Washington..  Mit dem Namen „Blackwater“ verbindet sich eines der dunkelsten Kapitel des Krieges, den Amerika vor zwölf Jahren in den Irak trug. Söldner der privaten US-Sicherheitsfirma, die seither mehrfach umbenannt wurde (heute: Academi), schossen am 16. September 2007 auf einer belebten Kreuzung in Bagdad aus ihrem Konvoi „Raven 23“ wild um sich. Angeblich, weil das Feuer auf sie eröffnet worden sei.

Minuten später waren 14 Zivilisten tot, darunter Frauen und Kinder. 17 Menschen wurden schwer verletzt. Das Ereignis hat den Ruf Amerikas im Irak schwer belastet. Fast acht Jahre danach hat ein Bundesgericht in Washington vier ehemalige Blackwater-Mitarbeiter jetzt zu drastischen Haftstrafen verurteilt. Die Entscheidung kam am Tag vor dem Antrittsbesuch des neuen irakischen Präsidenten Haider al-Abadi in Washington.

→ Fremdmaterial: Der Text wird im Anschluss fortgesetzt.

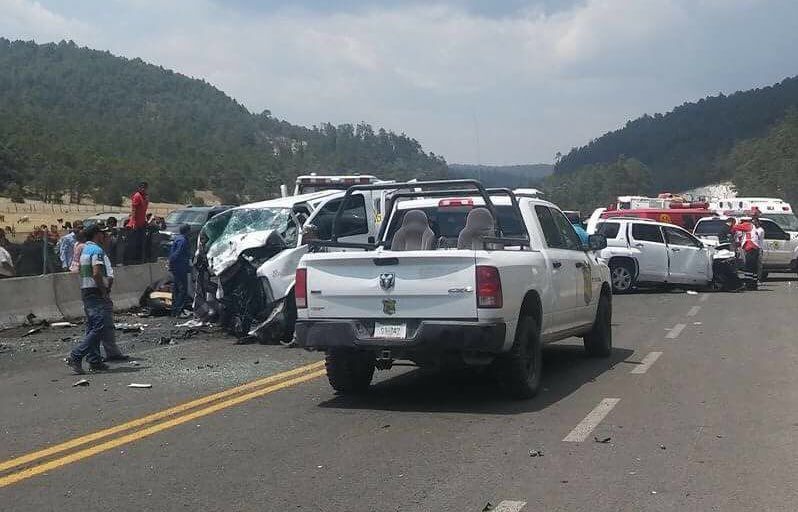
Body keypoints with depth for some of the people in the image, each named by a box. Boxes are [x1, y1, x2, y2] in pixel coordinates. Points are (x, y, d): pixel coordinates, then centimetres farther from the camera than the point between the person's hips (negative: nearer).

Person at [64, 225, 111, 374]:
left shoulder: (85, 249, 18)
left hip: (85, 291, 10)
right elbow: (96, 273, -22)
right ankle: (75, 357, -18)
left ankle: (94, 361, 13)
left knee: (91, 328, 11)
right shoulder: (97, 250, -12)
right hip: (95, 292, -10)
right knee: (98, 327, -13)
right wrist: (104, 292, -16)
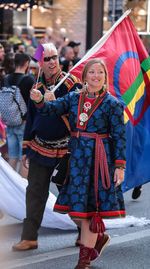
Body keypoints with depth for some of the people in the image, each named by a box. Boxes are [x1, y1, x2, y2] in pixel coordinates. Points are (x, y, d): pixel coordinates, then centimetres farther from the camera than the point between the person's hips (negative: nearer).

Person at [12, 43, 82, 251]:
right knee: (35, 191, 5)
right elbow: (31, 119, 15)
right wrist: (27, 148, 16)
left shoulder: (72, 84, -7)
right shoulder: (37, 89, 8)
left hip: (67, 148, -4)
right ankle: (29, 237, 11)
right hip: (40, 147, 5)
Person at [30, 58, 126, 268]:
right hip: (78, 155, 5)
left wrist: (120, 165, -11)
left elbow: (119, 137, -6)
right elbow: (52, 109, 2)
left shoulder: (112, 103, -5)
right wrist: (39, 100, -21)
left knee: (89, 206, -1)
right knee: (79, 204, 9)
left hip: (99, 157, -5)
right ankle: (99, 237, 35)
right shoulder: (74, 98, 7)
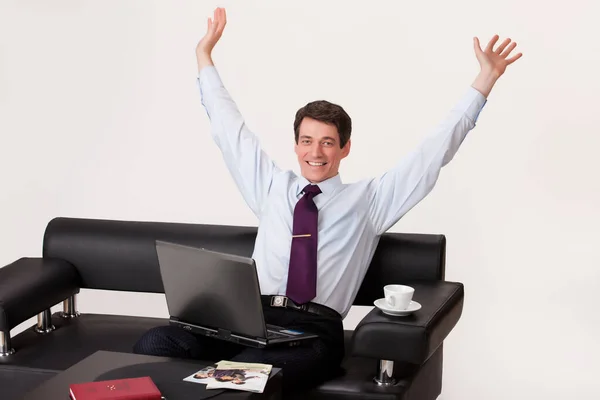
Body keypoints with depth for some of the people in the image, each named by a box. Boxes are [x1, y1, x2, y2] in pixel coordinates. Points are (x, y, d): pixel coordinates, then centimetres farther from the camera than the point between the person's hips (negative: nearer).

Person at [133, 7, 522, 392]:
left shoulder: (367, 200, 14)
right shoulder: (272, 187, 23)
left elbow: (434, 151, 13)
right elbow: (229, 128, 31)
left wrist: (485, 80, 11)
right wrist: (205, 55, 36)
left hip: (316, 329, -3)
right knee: (155, 344, -25)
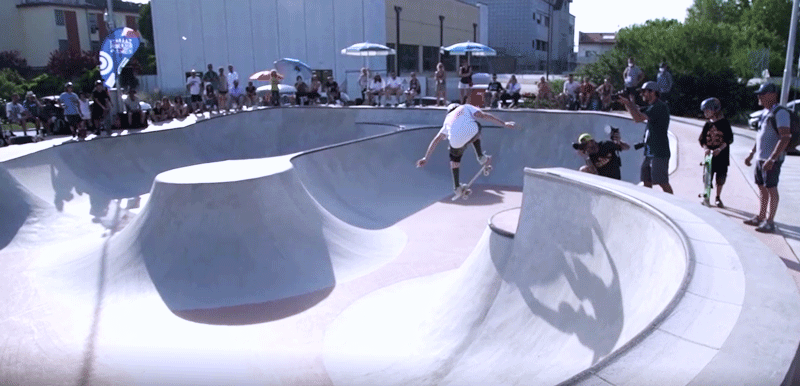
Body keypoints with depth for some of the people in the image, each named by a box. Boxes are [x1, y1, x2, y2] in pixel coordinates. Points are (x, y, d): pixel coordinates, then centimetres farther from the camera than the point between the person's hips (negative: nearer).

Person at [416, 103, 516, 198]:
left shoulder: (447, 120, 35)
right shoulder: (466, 108, 30)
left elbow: (436, 140, 32)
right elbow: (484, 115, 15)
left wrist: (426, 158, 34)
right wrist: (504, 123, 15)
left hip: (457, 142, 1)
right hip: (472, 133, -1)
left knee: (454, 156, 31)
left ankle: (457, 188, 25)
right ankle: (481, 157, 30)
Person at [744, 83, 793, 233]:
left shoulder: (780, 113, -14)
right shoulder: (765, 112, 15)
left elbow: (785, 138, -21)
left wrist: (772, 159, -26)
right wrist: (751, 154, 23)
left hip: (772, 159, -9)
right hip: (760, 158, 9)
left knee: (771, 189, -3)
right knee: (762, 188, 14)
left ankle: (770, 222, 3)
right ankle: (760, 217, 24)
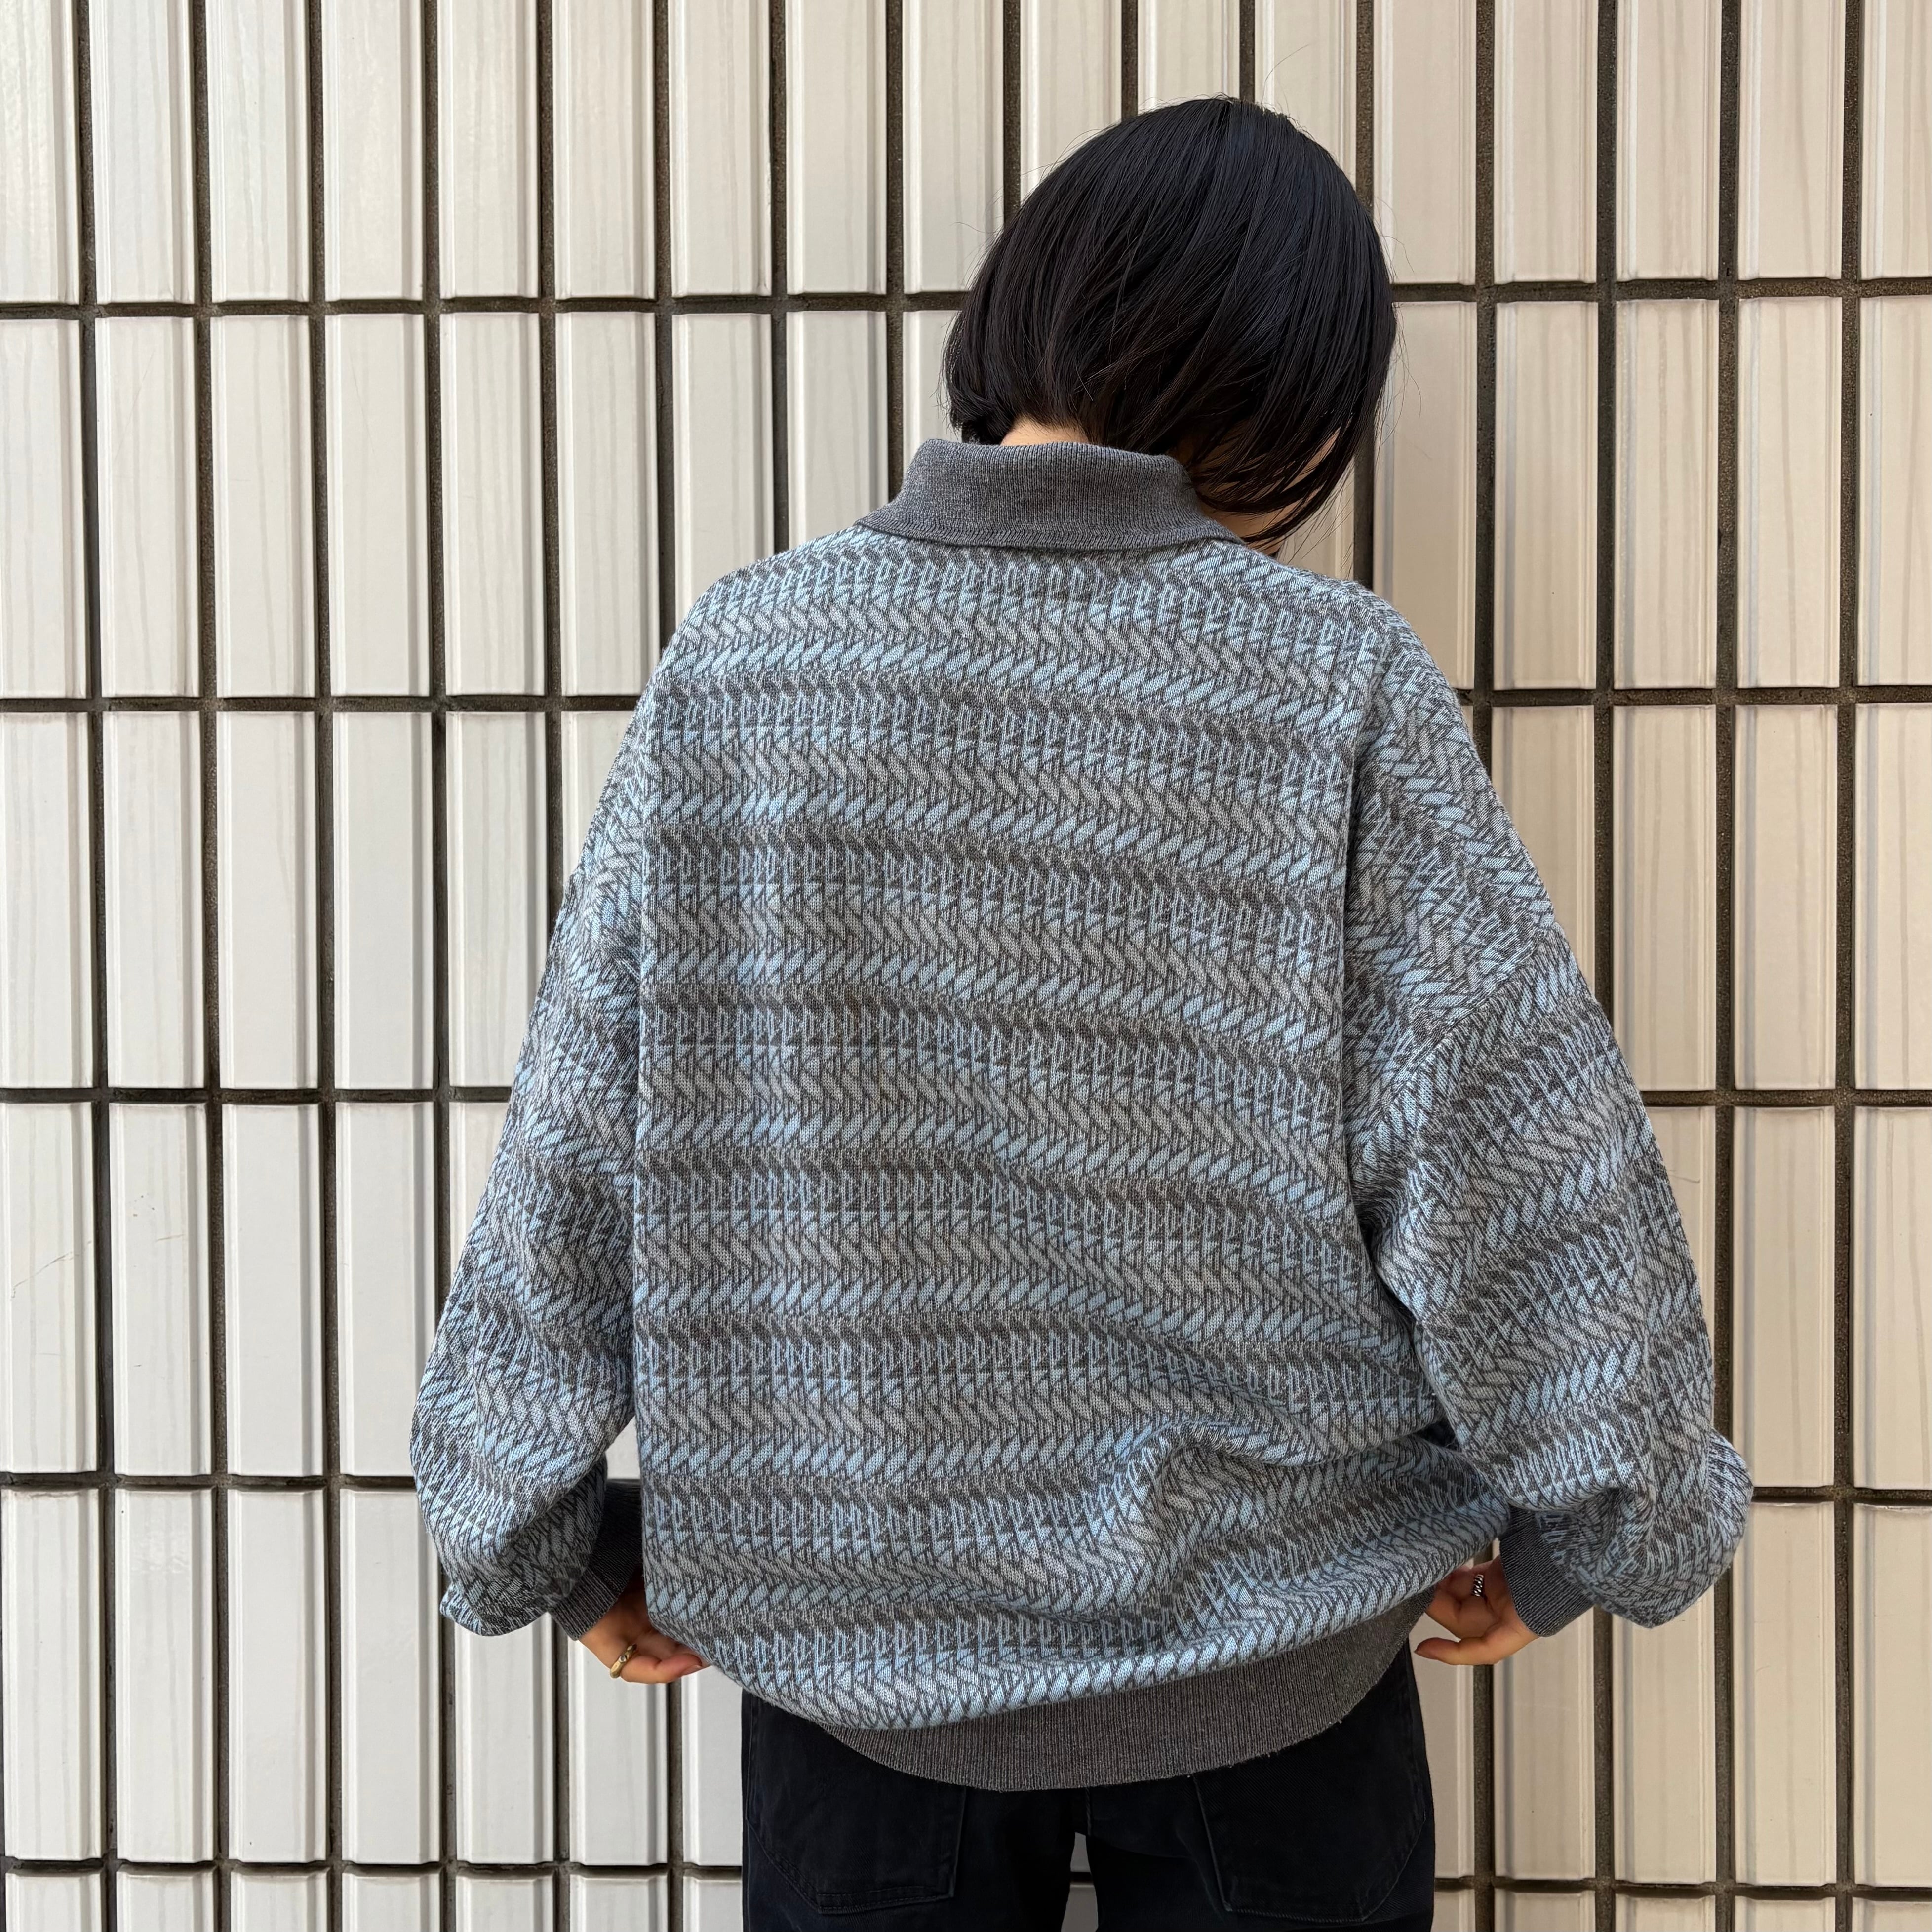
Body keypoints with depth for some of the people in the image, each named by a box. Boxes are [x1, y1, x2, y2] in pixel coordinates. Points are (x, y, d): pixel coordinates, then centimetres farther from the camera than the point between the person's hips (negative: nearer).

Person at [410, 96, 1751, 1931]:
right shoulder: (1337, 690, -14)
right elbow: (1521, 1164, -12)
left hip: (845, 1638, 2)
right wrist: (1575, 1539, 4)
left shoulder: (735, 661, -9)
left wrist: (559, 1546, 6)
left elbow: (571, 1157, -6)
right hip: (1266, 1645, -1)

Nicholas Slatten muss wegen Mordes lebenslänglich ins Gefängnis. Seine ehemaligen Kollegen Paul Slough, Evan Liberty und Dustin Heard, allesamt zur Tatzeit Mitte 20, wurden von Richter Royce C. Lamberth mit jeweils 30 Jahren belegt. Alle Verurteilten kritisierten die Strafen kopfschüttelnd als „ungerecht“ und „unverhältnismäßig“. Sie beharrten darauf, aus Notwehr geschossen zu haben. Ihre Anwälte kündigten Berufung an.

Für die Behauptung der Ex-Söldner, am Nissur-Platz im Herzen Bagdads gegnerisches Feuer lediglich erwidert zu haben, fand sich im Prozess, in dem unter anderem 30 eigens aus dem Irak eingeflogene Zeugen gehört wurden, kein Beleg.

Richter Lamberth gestand den Männer zu, in einer kriegsähnlichen Situation „in Panik“ reagiert zu haben. Das entschuldige aber nicht die Tötung unbewaffneter Zivilisten.

Blackwater, 1997 von dem Navy Seal-Elitesoldaten Erick Prince gegründet, war im Irak vor allem mit dem Schutz von US-Botschaftsmitarbeitern beauftragt und wurde dafür mit dreistelligen Millionen-Summen entlohnt. Nach der Tragödie am Nissur-Platz verlor das Unternehmen sämtliche Aufträge.

Der Obama-Regierung kommt das Urteil gelegen. Sie will deutlich machen, dass Sicherheitsfirmen aus der Bush-Ära rückwirkend für ihr Verhalten in Kriegsgebieten zur Rechenschaft gezogen werden. Mohammed Kinani Al-Rassak, der 2007 seinen neunjährigen Sohn bei der Schießerei verlor, bedankte sich im Prozess bei der amerikanischen Justiz für die „späte Gerechtigkeit“.